Item 5.02. Departure of Directors or Certain Officers; Election of Directors;
Appointment of Certain Officers; Compensatory Arrangements of Certain Officers On August 8, 2008, ABM Industries Incorporated (the "Company") entered into an executive employment agreement substantially in the form of the Executive Employment Agreement filed as Exhibit 10.1 to this current report (the "Amended Executive Employment Agreement") with James P. McClure (Executive Vice President). On August 12, 2008, the Company entered into an Amended Executive Employment Agreement with James S. Lusk (Chief Financial Officer) and with Steven M. Zaccagnini (Executive Vice President). Messrs. Lusk, McClure and Zaccagnini are individually referred to herein as an "Executive". The Amended Executive Employment Agreement supersedes each Executive's prior employment agreement. The prior employment agreements for Messrs. McClure and Zaccagnini were scheduled to expire on October 31, 2008, and the prior employment agreement for Mr. Lusk was scheduled to expire on March 31, 2009.
The initial term of the Amended Executive Employment Agreement will expire on October 31, 2010, and the term will automatically renew for consecutive one-year terms unless the Company provides notice not to renew. Each Executive will continue to receive their current base salary, equal to $434,700 for Messrs. Lusk and Zaccagnini, and $550,000 for Mr. McClure. In addition, under the terms of the Amended Executive Employment Agreement, each Executive is eligible to receive an annual cash bonus pursuant to the Company's Performance Incentive Program, to participate in the Company's 2006 Equity Incentive Program and to receive such perquisites as are generally provided to similarly situated executives of the Company.

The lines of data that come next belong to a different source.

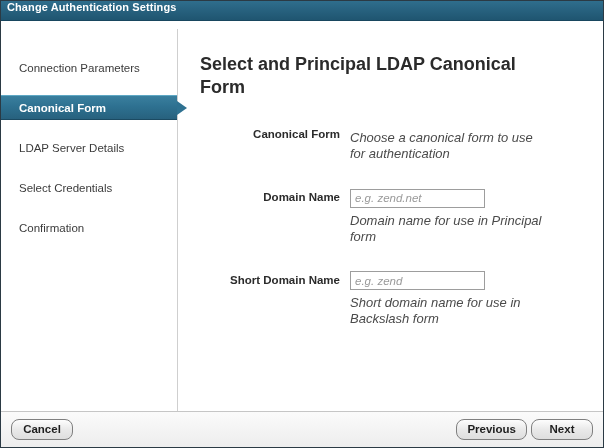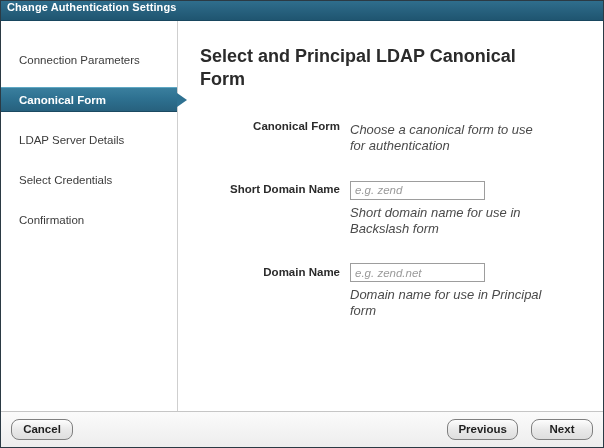--- a/index.html
+++ b/index.html
@@ -37,20 +37,21 @@
     font-size: 11px;
     font-weight: bold;
     letter-spacing: 0.1px;
     white-space: nowrap;
   }
   .body-area {
     flex: 1 1 auto;
     display: flex;
     min-height: 0;
     background: #ffffff;
+    margin-top: 8px;
   }
   .sidebar {
     width: 177px;
     flex: 0 0 177px;
     background: #ffffff;
     border-right: 1px solid #cfcfcf;
     padding-top: 26px;
     box-sizing: border-box;
   }
   .step {
@@ -199,21 +200,21 @@
     cursor: pointer;
     padding: 0 10px;
     box-sizing: border-box;
     line-height: 19px;
     text-align: center;
   }
   .spacer {
     flex: 1 1 auto;
   }
   .btn + .btn {
-    margin-left: 13px;
+    margin-left: 4px;
   }
 </style>
 </head>
 <body>
 
 <div class="window">
 
   <div class="titlebar">
     <span class="title">Change Authentication Settings</span>
   </div>
@@ -239,39 +240,39 @@
       </div>
     </div>
 
     <div class="content">
       <h1>Select and Principal LDAP Canonical Form</h1>
 
       <div class="field-row">
         <div class="field-label">Canonical Form</div>
         <div class="field-control">
           <div class="hint">Choose a canonical form to use for authentication</div>
+        </div>
+      </div>
+
+      <div class="field-row">
+        <div class="field-label">Domain Name</div>
+        <div class="field-control">
+          <input class="text-input" type="text" placeholder="e.g. zend.net" style="">
+          <div class="hint">Domain name for use in Principal form</div>
         </div>
       </div>
 
       <div class="field-row">
         <div class="field-label">Short Domain Name</div>
         <div class="field-control">
           <input class="text-input" type="text" placeholder="e.g. zend" style="">
           <div class="hint">Short domain name for use in Backslash form</div>
         </div>
       </div>
 
-      <div class="field-row">
-        <div class="field-label">Domain Name</div>
-        <div class="field-control">
-          <input class="text-input" type="text" placeholder="e.g. zend.net" style="">
-          <div class="hint">Domain name for use in Principal form</div>
-        </div>
-      </div>
-
     </div>
   </div>
 
   <div class="footer">
     <button class="btn">Cancel</button>
     <div class="spacer"></div>
     <button class="btn">Previous</button>
     <button class="btn">Next</button>
   </div>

The Amended Executive Employment Agreement provides that the Company may terminate an Executive's employment without "Cause" (as defined in the Amended Executive Employment Agreement). Upon such a termination, an Executive's right to severance benefits will be governed by the terms of the Company's Severance Policy or any similar plan or policy of the Company as in effect from time to time that provides severance benefits upon a termination of employment. The Amended Executive Employment Agreement provides that if any amount or benefit to be paid to an Executive, whether pursuant to the Company's Severance Policy or otherwise, would create an obligation for an Executive to pay an excise tax under Section 280G of the Internal Revenue Code (an "Excess Parachute Payment"), such payment will be reduced so that no portion of the payment constitutes an Excess Parachute Payment, unless such reduction would result in an Executive receiving an amount that is less than 90% of the amount of the severance payment, after taking into account all applicable taxes on such payment, including any excise taxes.
The terms of the Amended Executive Employment Agreement provide that upon the termination of an Executive's employment for any reason, the Executive will refrain from competing with, or soliciting the employees or customers of the Company for one year following the termination of employment.
A copy of the form of the Amended Executive Employment Agreement is filed herewith as Exhibit 10.1 to this current report and is incorporated herein by reference.




Item 9.01. Financial Statements and Exhibits.
(c) Exhibits.

10.1 Form of Amended Executive Employment Agreement.